As a test of the model, models of the three potential bi-stable switches (already proven to be successful experimentally) using the same components and parameters were tested. In accordance with the literature, each of these constructs maintained stable expression of the induced state following the removal of the inducer. In order to probe the instability of the tri-stable switch further, tri-stable switches in which all of the components were effectively the same were created (ex:for all LacI-like, TetR and AraC were modeled as forming tetramers and having one operator.) Each of these systems reached a steady state in which all of the proteins evolved identically and were present at the same levels in the absence of inducer. The same stability tests were then performed. All of the constructs remained stable. Thus our model suggests that the similarity of the repressor-expression systems dominates the success or failure of the tri-stable switch. Furthermore, the bi-stable switch is less sensitive to this factor.

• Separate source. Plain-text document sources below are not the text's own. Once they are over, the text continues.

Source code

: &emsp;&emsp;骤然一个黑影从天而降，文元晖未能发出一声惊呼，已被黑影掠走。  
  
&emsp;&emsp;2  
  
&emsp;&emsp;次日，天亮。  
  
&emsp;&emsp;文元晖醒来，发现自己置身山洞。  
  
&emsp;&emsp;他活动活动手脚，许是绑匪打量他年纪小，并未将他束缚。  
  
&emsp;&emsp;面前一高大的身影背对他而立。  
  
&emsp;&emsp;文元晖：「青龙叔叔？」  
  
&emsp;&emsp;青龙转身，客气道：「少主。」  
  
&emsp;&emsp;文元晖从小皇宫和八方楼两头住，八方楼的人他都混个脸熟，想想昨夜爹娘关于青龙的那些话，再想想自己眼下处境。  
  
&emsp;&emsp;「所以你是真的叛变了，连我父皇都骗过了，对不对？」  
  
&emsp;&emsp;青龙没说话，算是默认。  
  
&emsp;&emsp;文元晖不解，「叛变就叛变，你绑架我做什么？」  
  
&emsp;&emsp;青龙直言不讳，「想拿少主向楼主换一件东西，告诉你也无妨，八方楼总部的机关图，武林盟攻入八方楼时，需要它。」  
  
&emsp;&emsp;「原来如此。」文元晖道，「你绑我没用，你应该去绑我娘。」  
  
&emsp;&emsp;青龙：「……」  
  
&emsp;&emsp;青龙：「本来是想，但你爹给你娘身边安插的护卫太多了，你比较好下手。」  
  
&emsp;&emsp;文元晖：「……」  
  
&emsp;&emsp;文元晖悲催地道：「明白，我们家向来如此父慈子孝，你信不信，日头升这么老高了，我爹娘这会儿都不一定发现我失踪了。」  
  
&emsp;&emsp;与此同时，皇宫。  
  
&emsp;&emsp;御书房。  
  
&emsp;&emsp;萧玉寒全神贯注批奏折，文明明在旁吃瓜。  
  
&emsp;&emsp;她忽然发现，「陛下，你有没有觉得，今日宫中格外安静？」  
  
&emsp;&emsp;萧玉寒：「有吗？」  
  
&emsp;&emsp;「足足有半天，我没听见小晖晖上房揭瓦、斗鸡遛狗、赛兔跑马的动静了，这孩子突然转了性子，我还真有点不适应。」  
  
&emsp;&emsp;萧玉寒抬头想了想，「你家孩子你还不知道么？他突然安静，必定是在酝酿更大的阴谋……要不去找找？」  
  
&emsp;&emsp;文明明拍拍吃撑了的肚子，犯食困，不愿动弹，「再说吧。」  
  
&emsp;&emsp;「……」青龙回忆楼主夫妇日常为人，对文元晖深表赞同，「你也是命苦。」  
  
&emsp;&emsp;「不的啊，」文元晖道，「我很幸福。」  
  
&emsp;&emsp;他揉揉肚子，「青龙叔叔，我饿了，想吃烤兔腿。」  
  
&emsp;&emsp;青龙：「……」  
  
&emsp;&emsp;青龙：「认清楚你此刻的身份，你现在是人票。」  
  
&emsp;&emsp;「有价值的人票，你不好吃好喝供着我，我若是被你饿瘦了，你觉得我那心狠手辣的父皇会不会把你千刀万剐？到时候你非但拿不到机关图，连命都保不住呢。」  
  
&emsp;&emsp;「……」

It should be noted that this is only a preliminary model. The values obtained from the literature will most like differ in our system. Through future experimentation we will elucidate these values and thus create a more accurate model. We will also conduct parameter scans aimed to provide further insight into the necessary system requirements for "tri-stability."

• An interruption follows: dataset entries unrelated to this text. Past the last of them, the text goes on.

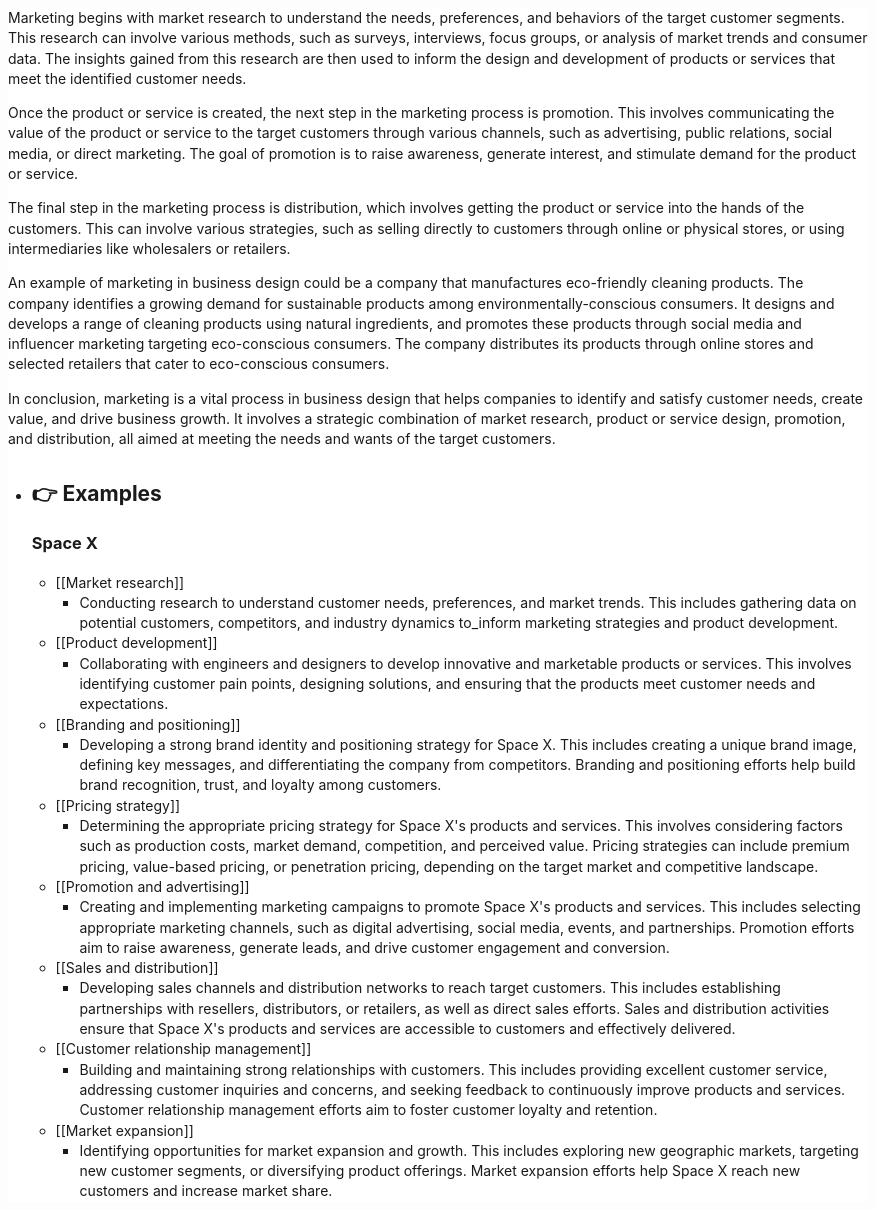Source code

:   Marketing begins with market research to understand the needs, preferences, and behaviors of the target customer segments. This research can involve various methods, such as surveys, interviews, focus groups, or analysis of market trends and consumer data. The insights gained from this research are then used to inform the design and development of products or services that meet the identified customer needs.
  
  Once the product or service is created, the next step in the marketing process is promotion. This involves communicating the value of the product or service to the target customers through various channels, such as advertising, public relations, social media, or direct marketing. The goal of promotion is to raise awareness, generate interest, and stimulate demand for the product or service.
  
  The final step in the marketing process is distribution, which involves getting the product or service into the hands of the customers. This can involve various strategies, such as selling directly to customers through online or physical stores, or using intermediaries like wholesalers or retailers.
  
  An example of marketing in business design could be a company that manufactures eco-friendly cleaning products. The company identifies a growing demand for sustainable products among environmentally-conscious consumers. It designs and develops a range of cleaning products using natural ingredients, and promotes these products through social media and influencer marketing targeting eco-conscious consumers. The company distributes its products through online stores and selected retailers that cater to eco-conscious consumers.
  
  In conclusion, marketing is a vital process in business design that helps companies to identify and satisfy customer needs, create value, and drive business growth. It involves a strategic combination of market research, product or service design, promotion, and distribution, all aimed at meeting the needs and wants of the target customers.
- ## 👉 Examples
  ### Space X
  - [[Market research]]
    - Conducting research to understand customer needs, preferences, and market trends. This includes gathering data on potential customers, competitors, and industry dynamics to_inform marketing strategies and product development.
  - [[Product development]]
    - Collaborating with engineers and designers to develop innovative and marketable products or services. This involves identifying customer pain points, designing solutions, and ensuring that the products meet customer needs and expectations.
  - [[Branding and positioning]]
    - Developing a strong brand identity and positioning strategy for Space X. This includes creating a unique brand image, defining key messages, and differentiating the company from competitors. Branding and positioning efforts help build brand recognition, trust, and loyalty among customers.
  - [[Pricing strategy]]
    - Determining the appropriate pricing strategy for Space X's products and services. This involves considering factors such as production costs, market demand, competition, and perceived value. Pricing strategies can include premium pricing, value-based pricing, or penetration pricing, depending on the target market and competitive landscape.
  - [[Promotion and advertising]]
    - Creating and implementing marketing campaigns to promote Space X's products and services. This includes selecting appropriate marketing channels, such as digital advertising, social media, events, and partnerships. Promotion efforts aim to raise awareness, generate leads, and drive customer engagement and conversion.
  - [[Sales and distribution]]
    - Developing sales channels and distribution networks to reach target customers. This includes establishing partnerships with resellers, distributors, or retailers, as well as direct sales efforts. Sales and distribution activities ensure that Space X's products and services are accessible to customers and effectively delivered.
  - [[Customer relationship management]]
    - Building and maintaining strong relationships with customers. This includes providing excellent customer service, addressing customer inquiries and concerns, and seeking feedback to continuously improve products and services. Customer relationship management efforts aim to foster customer loyalty and retention.
  - [[Market expansion]]
    - Identifying opportunities for market expansion and growth. This includes exploring new geographic markets, targeting new customer segments, or diversifying product offerings. Market expansion efforts help Space X reach new customers and increase market share.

Link to MATLAB code for tri-stable model Media:tristable1.txt
Note: copy this code into MATLAB and save as an M-file
What we achieved
A successfully ligated pBad/arac construct in addition to partially completed ligations for the pLacI and the pTetR constructs were the results of our summer and semesters' work. The tri-stable toggle switch system was also modeled and proved to yield significant findings.
Challenges
Despite many cloning and ligation attempts, we were unable to create each component of the switch. More specifically, the pLacI and the pTetR circuits presented many ligation difficulties and proved to yield unsuccessful cloning. However, the pBAD/araC circuit was successfully constructed (yay!).
Conclusions
With the bigger picture in mind,this project yielded many successful outcomes.Firstly, we were able to successfully construct one of the three constructs necessary for a fully functional tri-stable toggle switch. Secondly, we were able to add more working parts to the registry, both a fully functioning pBad/AraC construct and many parts that were successfully ligated in the process of assembling the other two constructs. These parts will be used in the future by our team and perhaps many others as new ideas and projects develop. Also, it is necessary to mention our most recent finding from the modeling results for the tri-stable toggle switch. Interestingly enough, our model suggests that it is biologically unfeasible to create a switch with more than two components. If more than two components are introduced, such as three, the system is unable to maintain any one state and it will revert back to expressing its most dominant promoter construct. We find such results quite meaningful in demonstrating the biological limits of a system under study.
Future work
In the coming months, it is hoped that the failure of the ligation strategies for the pLacI and the pTetR constructs can be further investigated. We feel confident that we can continue to build from the one successful construction,the pBad/Arac construct and complete the other 2 constructs. To this end, it will be necessary to further troubleshoot the possible reasons why the cloning of the ligations were unsuccessful. Also we plan to conduct various experiments to elucidate more accurate model parameters specific to our system. Furthermore we will perform a parameter scan to investigate the determinates of "tri-stability."